GREENSBORO, N.C. -- What if you could make a few hundred bucks a month and all you had to do was roll up your sleeve? There is liquid gold coursing through your veins and it's called plasma.
Plasma helps regulate the volume of your blood and it can add some weight to your wallet.
2 Wants to Know found people who are selling their plasma for extra cash but is it safe?
It's common to see people walking in and out of CSL Plasma in Greensboro on a daily basis. Most with a bandage on their arm and money in their pocket.
"A friend told me extra money, at the time I wasn't working so you know, told me to come down here and try it out," said Qurin Mitchell.
Mitchell has been selling his plasma ever since. Each prick of the needle earns him anywhere from $20 to $50. It's possible to make $200 a month - even more.
"Just extra income you know, extra money to put in my pocket," said Mitchell.
Even with a full-time job, Mitchell continues to sell his plasma. It's Demetrius Levengood only source of income.
"If you hold on to it and let the bread stack up, it'll stack up to about 400 [a month]," explained Levengood.
Levengood sells his plama at BioLife Plasma Services twice a week, the maximum the FDA allows. The government agency sets strict guidelines including where purchased plasma can be used. Most plasma sold at places like CSL Plasma is used in research and development of treatments including blood clotting disorders like hemophilia.
Plasma contains antibodies, proteins and clotting factors.
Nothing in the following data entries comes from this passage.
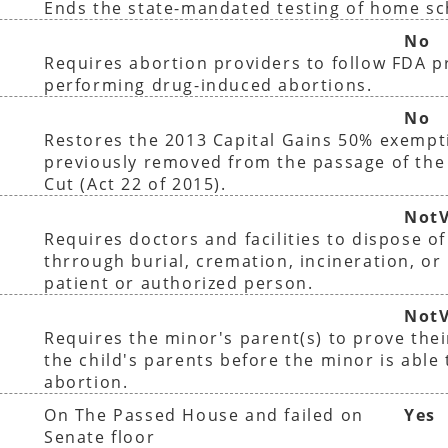
Ends the state-mandated testing of home sc
No
Requires abortion providers to follow FDA 
performing drug-induced abortions.
No
Restores the 2013 Capital Gains 50% exempt
previously removed from the passage of the
Cut (Act 22 of 2015).
NotV
Requires doctors and facilities to dispose o
thrrough burial, cremation, incineration, or 
patient or authorized person.
NotV
Requires the minor's parent(s) to prove thei
the child's parents before the minor is able
abortion.
On The Passed House and failed on
Yes
Senate floor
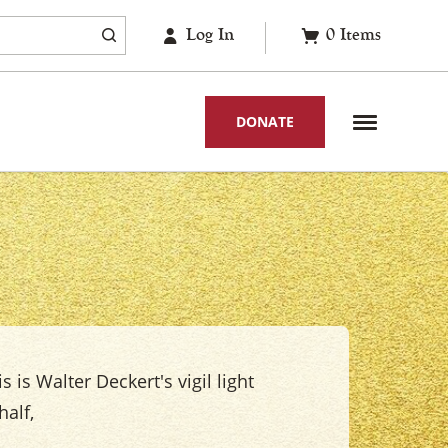
Log In
0
Items
DONATE
s is Walter Deckert's vigil light
alf,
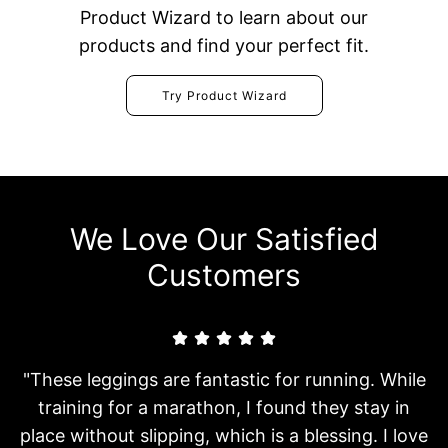
Product Wizard to learn about our
products and find your perfect fit.
Try Product Wizard
We Love Our Satisfied
Customers
"These leggings are fantastic for running. While
training for a marathon, I found they stay in
place without slipping, which is a blessing. I love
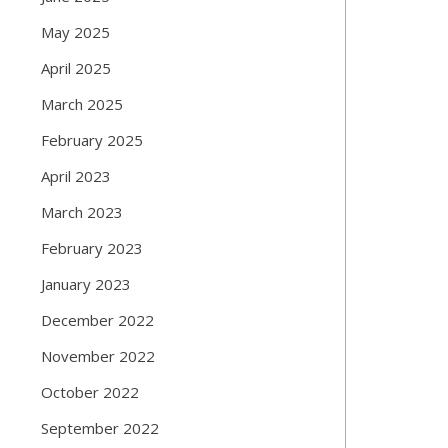
May 2025
April 2025
March 2025
February 2025
April 2023
March 2023
February 2023
January 2023
December 2022
November 2022
October 2022
September 2022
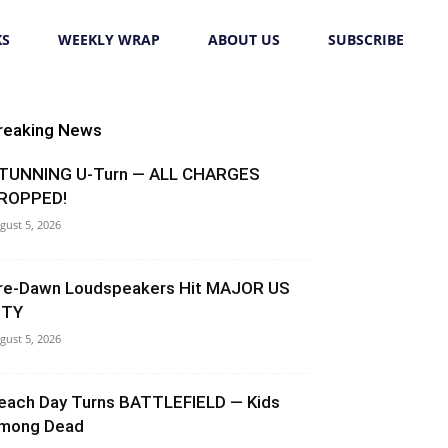
KS
WEEKLY WRAP
ABOUT US
SUBSCRIBE
reaking News
TUNNING U-Turn — ALL CHARGES
ROPPED!
gust 5, 2026
re-Dawn Loudspeakers Hit MAJOR US
ITY
gust 5, 2026
each Day Turns BATTLEFIELD — Kids
mong Dead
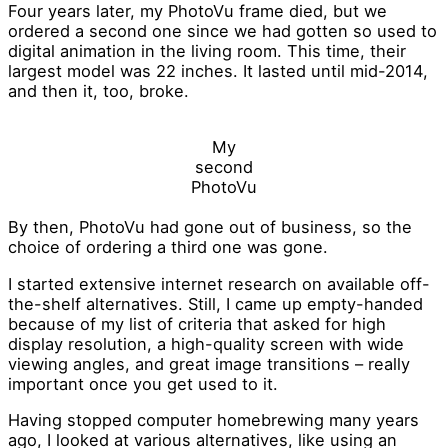
Four years later, my PhotoVu frame died, but we
ordered a second one since we had gotten so used to
digital animation in the living room. This time, their
largest model was 22 inches. It lasted until mid-2014,
and then it, too, broke.
My
second
PhotoVu
By then, PhotoVu had gone out of business, so the
choice of ordering a third one was gone.
I started extensive internet research on available off-
the-shelf alternatives. Still, I came up empty-handed
because of my list of criteria that asked for high
display resolution, a high-quality screen with wide
viewing angles, and great image transitions – really
important once you get used to it.
Having stopped computer homebrewing many years
ago, I looked at various alternatives, like using an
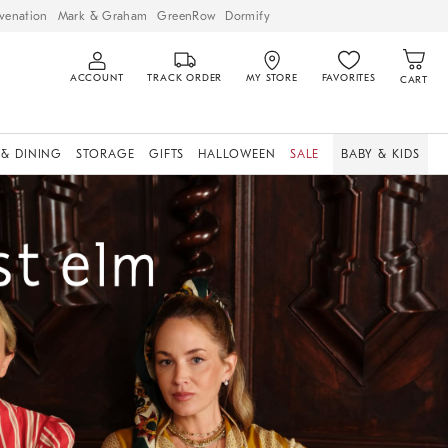
venation
Mark & Graham
GreenRow
Dormify
ACCOUNT
TRACK ORDER
MY STORE
FAVORITES
CART
 & DINING
STORAGE
GIFTS
HALLOWEEN
SALE
BABY & KIDS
Through the highway of your body, it acts as a tractor trailer, transporting essential nutrients and hauling away cell waste.
Dr. James Wyatt is Medical Director of Trauma at Cone Health where plasma is used on a daily basis.
"For what I do primarily which is trauma care, any patient who comes in with obvious bleeding injuries or significant blood pressure problems from accidents that we assume is from an internal bleeding organ, we immediately start to give them plasma and blood," said Dr. James Wyatt.
In 2015, Cone Health used more than 27,000 gallons of plasma, all from Community Blood Centers of the Carolinas. Like CBCC, the American Red Cross never pays donors for their plasma or blood. The FDA says only donated plasma can be used in transfusions.
Whether selling or donating plasma, Dr. Wyatt says its safe for a healthy person.
"What they donate will be regenerated in their bodies and for only a brief period of time will they have some negative effects in terms of bleeding and other complications like that, it shouldn't affect them at all," said Dr. Wyatt.
At the Red Cross, donors like Tim Gribb go through a mini-physical, including blood pressure and hemoglobin tests. Then, blood is drained from his arm and into a machine that separates red cells from plasma and platelets. The red cells are pumped back into his body.
The entire process can take up to two hours. Mitchell says it's the same at CSL Plasma. The biggest difference, he's rolling up his sleeve for cash not the cause.
"I guess I just like extra money!"
The Red Cross and Carolina Blood Center of the Carolinas make people wait 28 days between plasma donations. At plasma centers, people can sell their plasma 2 times a week.
Dr. Wyatt says it is safe for a healthy person to donate but not everyone should. For example, people with low blood pressure are not a candidate for donations.
The National Institute of Health did a study on whether donating plasma long term was safe. That test determined more research is needed to answer that question.
In addition to transfusions, plasma is used to help burn victims, cancer patients and those with liver disease.